Через час он вернулся несолоно хлебавши — с новостью, что идет первый зимний снегопад и дороги, скорее всего, завалит.
К утру так и вышло: город был отрезан от окружающего мира впервые за эту зиму, и снегоочистители с трудом поддерживали проходимость хотя бы главной улицы. Почти все магазины закрылись, а в той части города, где жила семья Лии, отключилось электричество, и ничего нельзя было поделать. Ветер свистел и гнул деревья, словно пытаясь подмести ими землю.
Полицейский из дневной смены додумался кое до чего, что не пришло в голову Рэю. Он был прихожанином Объединенной церкви и знал — точней, его жена знала, — что Лия раз в неделю ходит к жене священника гладить белье. Они с Рэем пошли в дом священника — вдруг там кто-нибудь знает разгадку исчезновения Лии, — но там тоже никто ничего не знал, и после проблеска надежды этот след показался еще более безнадежным.
Рэя слегка удивило, что девушка работала еще где-то и ни разу об этом не упомянула. Конечно, по сравнению с кинотеатром эту работу никак нельзя было назвать выходом в свет, но все же.
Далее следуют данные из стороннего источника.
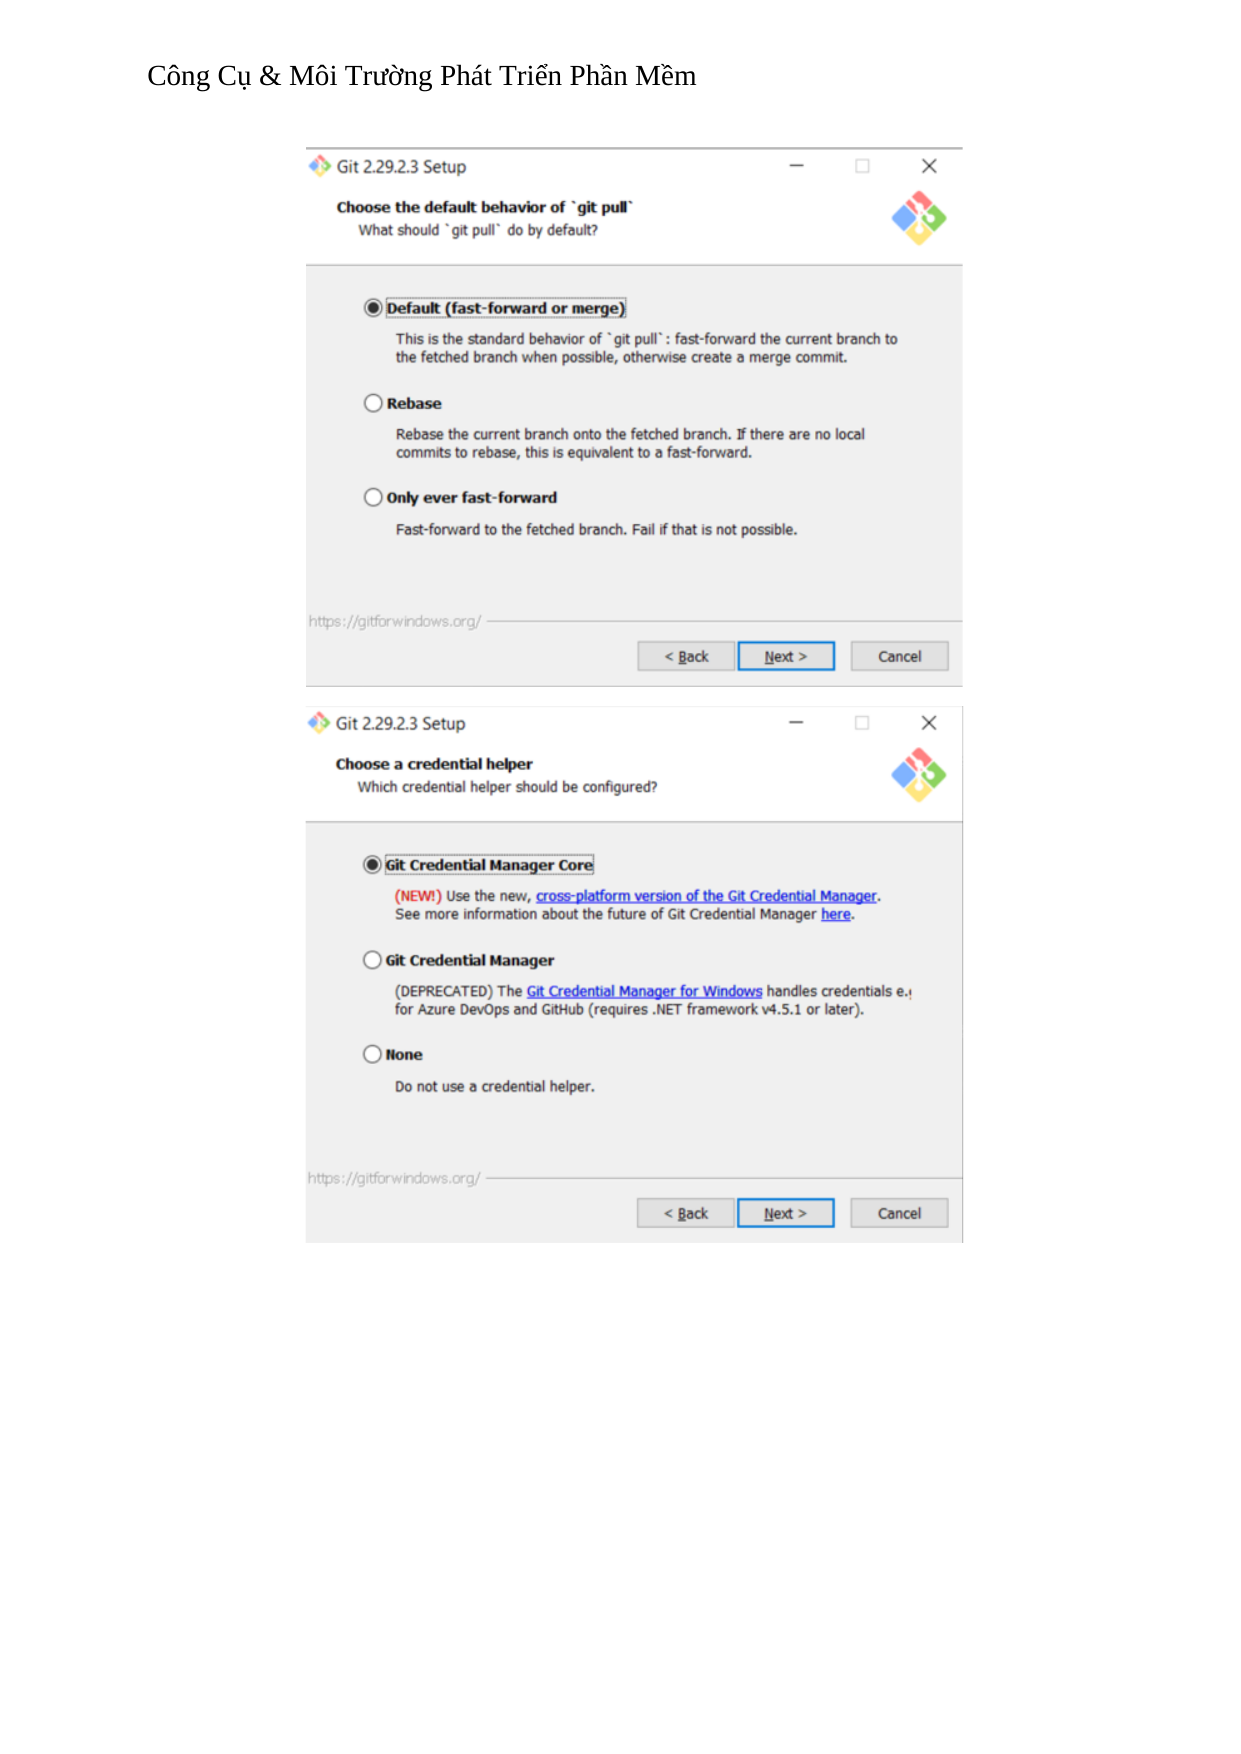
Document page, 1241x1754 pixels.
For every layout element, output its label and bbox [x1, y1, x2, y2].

После обеда он попробовал уснуть и действительно проспал час или около того. За ужином Изабель старалась завести разговор, но все темы сходили на нет. Рэй все время возвращался к тому, как ходил в дом священника; он вспоминал, как жена священника всячески старалась их расспросить и им помочь, но сам хозяин дома вел себя как-то не очень по-пастырски. Он открыл дверь с раздраженным видом, словно ему помешали сочинять проповедь или еще что-нибудь в этом роде. Он позвал жену, и она, придя, вынуждена была объяснять ему, о ком идет речь. Помнишь, девушка, что приходила к нам помогать с глажкой? Лия? Тогда священник выразил надежду, что какие-нибудь новости скоро будут, и, произнося эти слова, постепенно закрыл дверь, прячась за ней от холодного ветра.
— Ну а что он еще мог сделать? — спросила Изабель. — Помолиться?